Local governments in Virginia say they can handle the stresses and strains of growth: just give them the power to ban growth where roads and schools are crowded. Sounds reasonable. Until you look at what’s happening in Maryland’s Washington suburbs.
That’s what Alec MacGillis with the Washington Post has done. And the results aren’t always pretty. Writes MacGillis:
Here is what that method has accomplished in Anne Arundel County: More than one-third of its school districts are closed to new subdivisions, even in areas intended to absorb construction under the state’s much-touted “slow-growth” laws. As a result, development is being pushed to more rural parts of the state less suited to handle it.
The shortcomings of Maryland’s growth policies are just one sign of what frustrated officials are finding in both [Maryland and Virginia] — that controlling development is not as easy as just saying no. Three months after voters in the D.C. suburbs elected candidates who vowed to slow growth, reform proposals are floundering amid political inertia and resistance from developers.
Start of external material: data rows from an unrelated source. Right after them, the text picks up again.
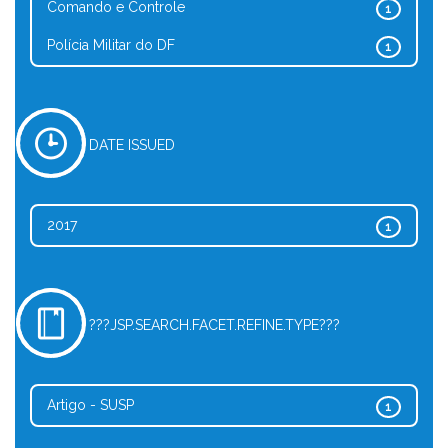
Comando e Controle
1
Polícia Militar do DF
1
DATE ISSUED
2017
1
???JSP.SEARCH.FACET.REFINE.TYPE???
Artigo - SUSP
1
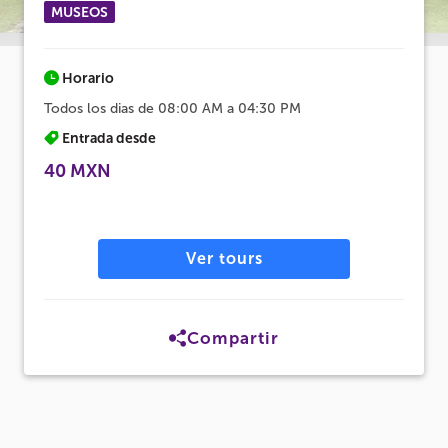
MUSEOS
Horario
Todos los dias de 08:00 AM a 04:30 PM
Entrada desde
40 MXN
Ver tours
Compartir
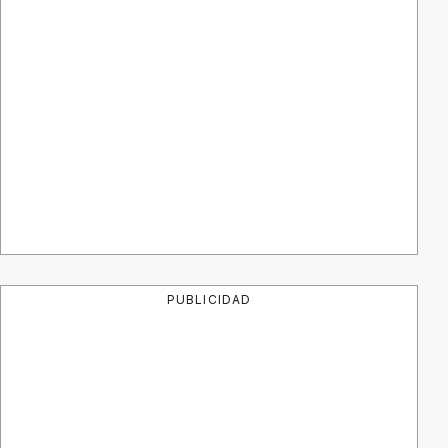
PUBLICIDAD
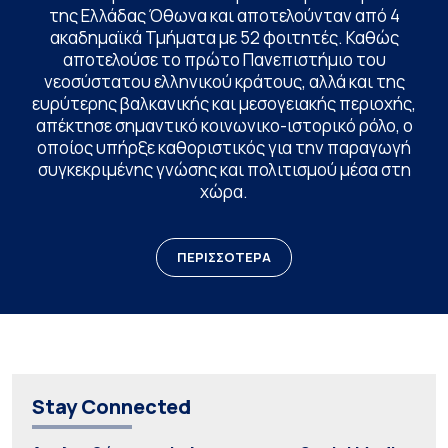
της Ελλάδας Όθωνα και αποτελούνταν από 4
ακαδημαϊκά Τμήματα με 52 φοιτητές. Καθώς
αποτελούσε το πρώτο Πανεπιστήμιο του
νεοσύστατου ελληνικού κράτους, αλλά και της
ευρύτερης βαλκανικής και μεσογειακής περιοχής,
απέκτησε σημαντικό κοινωνικο-ιστορικό ρόλο, ο
οποίος υπήρξε καθοριστικός για την παραγωγή
συγκεκριμένης γνώσης και πολιτισμού μέσα στη
χώρα.
ΠΕΡΙΣΣΟΤΕΡΑ
Stay Connected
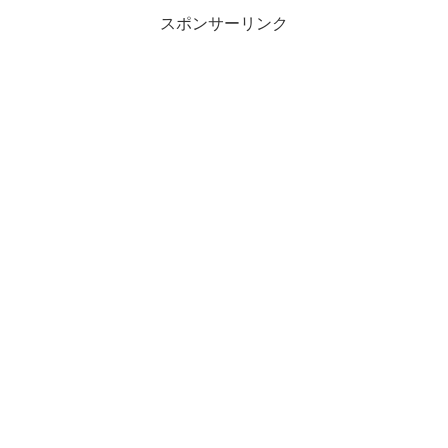
スポンサーリンク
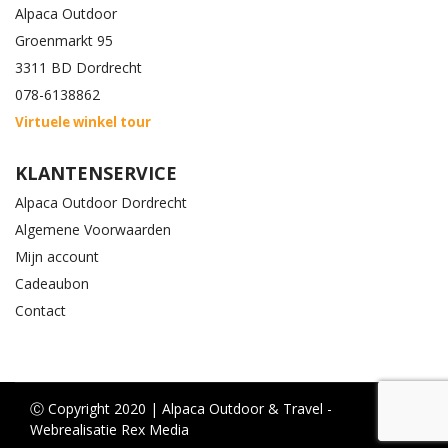
Alpaca Outdoor
Groenmarkt 95
3311 BD Dordrecht
078-6138862
Virtuele winkel tour
KLANTENSERVICE
Alpaca Outdoor Dordrecht
Algemene Voorwaarden
Mijn account
Cadeaubon
Contact
Ⓒ Copyright 2020 | Alpaca Outdoor & Travel -
Webrealisatie Rex Media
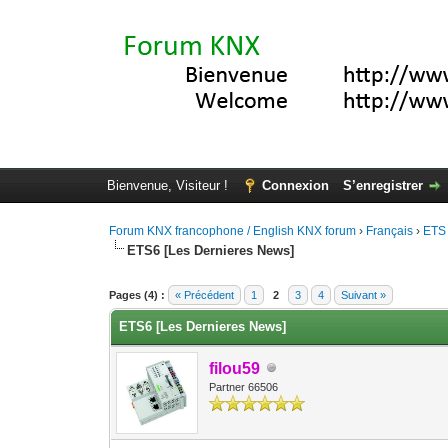
Bienvenue, Visiteur !
Connexion
S’enregistrer
Forum KNX francophone / English KNX forum
›
Français
›
ETS
ETS6 [Les Dernieres News]
Moyenne : 5 (1 vote(s))
1
2
3
4
5
Pages (4) :
« Précédent
1
2
3
4
Suivant »
ETS6 [Les Dernieres News]
filou59
Partner 66506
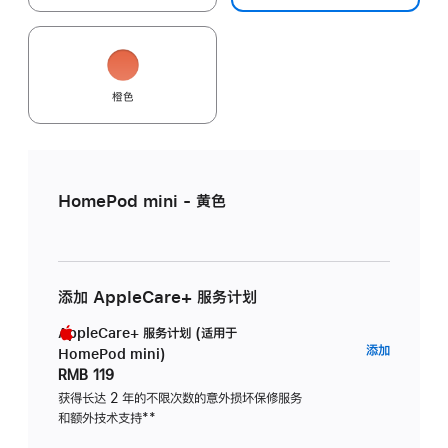
橙色
HomePod mini - 黄色
添加 AppleCare+ 服务计划
AppleCare+ 服务计划 (适用于
AppleC
添加
HomePod mini)
服
RMB 119
务
获得长达 2 年的不限次数的意外损坏保修服务
和额外技术支持
脚
**
计
注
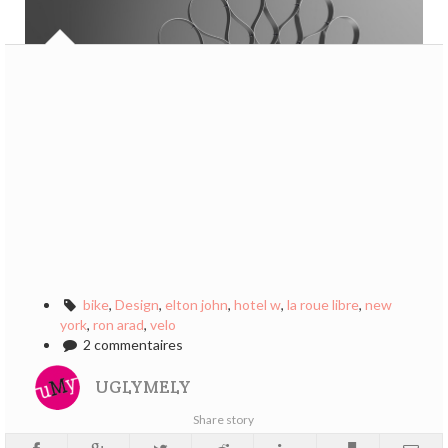
bike
,
Design
,
elton john
,
hotel w
,
la roue libre
,
new
york
,
ron arad
,
velo
2 commentaires
UGLYMELY
Share story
If you halt growth here, it will move over there. The trouble is, “there” is usually some outlying district or county farther from the center-weighted location of jobs in the metropolitan area. Stopping growth might alleviate localized congestion — temporarily — but it makes regional congestion worse. As people move farther from the core in search of housing, they clog the Interstates and freeways for greater distances, putting even greater strain on the transportation system than they would otherwise.
Blocking development in the fast-growth counties could conceivably avoid this problem if there were more in-fill and re-development projects closer to the urban core. But rampant NIMBYism in established neighborhoods, buttressed by local zoning codes and comprehensive plans, limits the number of such new projects to a trickle. The solution to Virginia’s infrastructure woes is not giving fast-growth governments more power to abuse. It’s re-restructuring our governance systems, tax codes and zoning codes.